Center for the Arts Story: I rarely was an actual student in the Center for the Arts. I didn’t take any art, dance, or music classes during my time at Wesleyan. However, that didn’t mean that those things weren’t important to me. I wanted to be involved in the arts at Wesleyan and so I made my way to the CFA job fair. It was something of a joke last year but in the four years I was at Wesleyan I spent nine days not under the employ of the CFA, and five of those days were freshman orientation. My time at the CFA was stressful, hectic, and demanding but the entire time it was a labor of love and it’s opened my eyes to completely different things. I remember my first Navaratri Festival vividly as well as my first Gamelan concert.
Specifically, I think my most striking CFA memory was having my mom and grandfather here before he passed late last year. My going to college was very special to him and I wanted him to see me at Wesleyan. During that visit we saw Jay Hoggard‘s jazz orchestra, a Gamelan, performance, as well as a Korean drumming performance. I remember it rained quite a bit that weekend but we didn’t let any of that keep us down. When I thought to myself that this might be the only opportunity for my grandfather to see what a place like Wesleyan can offer in terms of diversity and still reflect my own interests my first thought was to the CFA.
A specific show that really sticks out in my mind was Urip Sri Maeny’s last show.
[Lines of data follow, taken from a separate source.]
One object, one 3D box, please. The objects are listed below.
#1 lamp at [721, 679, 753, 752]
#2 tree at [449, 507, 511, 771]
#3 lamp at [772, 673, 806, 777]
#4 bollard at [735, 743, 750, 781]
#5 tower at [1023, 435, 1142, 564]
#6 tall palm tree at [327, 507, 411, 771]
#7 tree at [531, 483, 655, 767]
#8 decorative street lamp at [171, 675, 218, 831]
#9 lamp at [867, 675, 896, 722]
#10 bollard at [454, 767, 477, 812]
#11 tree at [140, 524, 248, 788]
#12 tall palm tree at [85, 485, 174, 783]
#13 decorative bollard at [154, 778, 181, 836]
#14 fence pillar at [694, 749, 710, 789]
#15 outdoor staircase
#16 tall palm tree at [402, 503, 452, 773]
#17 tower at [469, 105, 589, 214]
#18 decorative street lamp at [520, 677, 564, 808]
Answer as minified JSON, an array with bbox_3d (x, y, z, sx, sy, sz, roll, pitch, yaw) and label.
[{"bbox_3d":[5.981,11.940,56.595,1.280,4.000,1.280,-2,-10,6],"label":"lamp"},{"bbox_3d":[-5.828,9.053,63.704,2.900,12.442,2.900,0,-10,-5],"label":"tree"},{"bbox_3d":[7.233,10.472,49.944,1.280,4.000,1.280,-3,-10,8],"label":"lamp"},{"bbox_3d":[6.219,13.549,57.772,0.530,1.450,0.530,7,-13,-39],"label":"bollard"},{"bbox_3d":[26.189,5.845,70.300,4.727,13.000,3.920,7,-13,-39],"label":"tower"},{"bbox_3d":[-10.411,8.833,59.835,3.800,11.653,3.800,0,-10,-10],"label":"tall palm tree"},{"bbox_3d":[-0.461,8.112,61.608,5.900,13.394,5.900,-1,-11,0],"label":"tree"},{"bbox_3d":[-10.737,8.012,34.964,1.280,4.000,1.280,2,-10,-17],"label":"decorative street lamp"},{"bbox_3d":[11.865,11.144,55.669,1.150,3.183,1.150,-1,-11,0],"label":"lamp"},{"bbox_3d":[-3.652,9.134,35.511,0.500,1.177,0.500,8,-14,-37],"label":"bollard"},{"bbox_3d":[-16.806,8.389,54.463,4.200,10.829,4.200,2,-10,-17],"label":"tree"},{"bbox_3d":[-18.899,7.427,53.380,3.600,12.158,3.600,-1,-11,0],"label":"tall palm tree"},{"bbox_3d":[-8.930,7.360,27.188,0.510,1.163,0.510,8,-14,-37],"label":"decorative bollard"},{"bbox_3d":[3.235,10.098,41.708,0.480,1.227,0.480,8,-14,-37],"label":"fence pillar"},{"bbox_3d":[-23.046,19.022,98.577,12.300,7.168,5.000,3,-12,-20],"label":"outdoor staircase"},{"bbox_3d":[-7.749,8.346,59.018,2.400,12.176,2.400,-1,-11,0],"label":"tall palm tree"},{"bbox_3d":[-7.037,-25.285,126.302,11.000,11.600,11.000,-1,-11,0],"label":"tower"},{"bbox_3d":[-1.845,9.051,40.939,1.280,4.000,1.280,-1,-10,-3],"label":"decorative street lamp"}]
It was also the last performance I was managing with the CFA. I spoke to her before the show and aside from doing my normal house manager duties I told her that I was honored to be working her last performance as Artist in Residence. I told her that it was also my last show and we both hugged and teared up a bit. Seeing the rush of people that came in that night really gave me the feeling that I was at something important, not just to the Wesleyan community, but important very deeply in the hearts of the attendees.